What needs to be done: Omit the pictures from the listing below and print every remaining entry verbatim.

Extracted entries:
☆ ☆ ☆ ☆
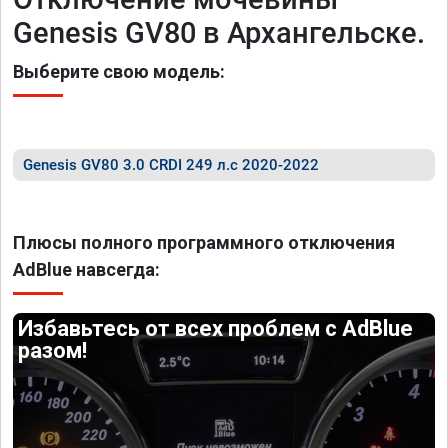
Genesis GV80 в Архангельске.
Выберите свою модель:
Genesis GV80 3.0 CRDI 249 л.с 2020-2022
Плюсы полного программного отключения
AdBlue навсегда:
Избавьтесь от всех проблем с AdBlue
разом!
☆ ☆ ☆ ☆
Output for this task:
Genesis GV80 в Архангельске.
Выберите свою модель:
Genesis GV80 3.0 CRDI 249 л.с 2020-2022
Плюсы полного программного отключения
AdBlue навсегда:
Избавьтесь от всех проблем с AdBlue
разом!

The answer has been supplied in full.